Ventilation simply means the replacement of contaminated or stale air with clean air. Outdoors, the wind provides us with constant ventilation in all but the stillest of conditions. Indoors, without any wind, the air we exhale remains available for us, or someone else, to breathe back in. Indoor air can quickly become stale shared air.

Eventually stale air will leak out of most rooms through gaps around doors and windows, and clean air will leak in to replace it.

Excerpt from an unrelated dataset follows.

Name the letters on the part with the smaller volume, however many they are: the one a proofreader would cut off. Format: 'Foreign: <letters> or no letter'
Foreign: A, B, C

But we can get much better ventilation by deliberately opening doors and windows (natural ventilation). This allows the natural movement of the outdoor air to supply clean air at a much faster rate forcing stale air out, meaning occupants are far less likely to be inhaling each other’s breath.

In a small proportion of schools and in many commercial buildings, natural ventilation is replaced with mechanical ventilation, usually built-in to the building systems. Well-managed mechanical systems are better for managing heat, comfort and energy consumption but are not necessarily superior for cleaning the air.

Improving ventilation may also have advantages of improved learning in schools and improved worker productivity (see a previous blog).

Measuring ventilation

How can you know how effective is the ventilation in any building? Firstly, using your senses can give an approximate guide. Good ventilation can be felt as a light breeze. A stale smell or “dead” sound can indicate poor ventilation. But a more reliable method is to use a monitor to measure levels of CO2 in the air. CO2 is present in every breath we exhale. When we breathe indoors the level of CO2 in the room will rise. However, if the room is well ventilated CO2 levels can’t rise too high before the stale CO2-containing air is removed. In a poorly ventilated room though the CO2 will linger for longer, building up to higher levels.

CO2 is relatively easy to monitor with moderately priced devices. This means that measurements of CO2 levels are frequently used as a proxy to estimate the stuffiness and measure if a building has adequate fresh air. High CO2 levels have been directly correlated to low productivity, as breathing in high levels can result in headaches, poor concentration, restlessness, nausea and sleepiness. If a Covid-19 infected person is in the room, a high CO2 level would indicate that the virus will also linger in the air raising the risk of infection, whereas a low CO2 level means the virus-laden air is being rapidly removed [4].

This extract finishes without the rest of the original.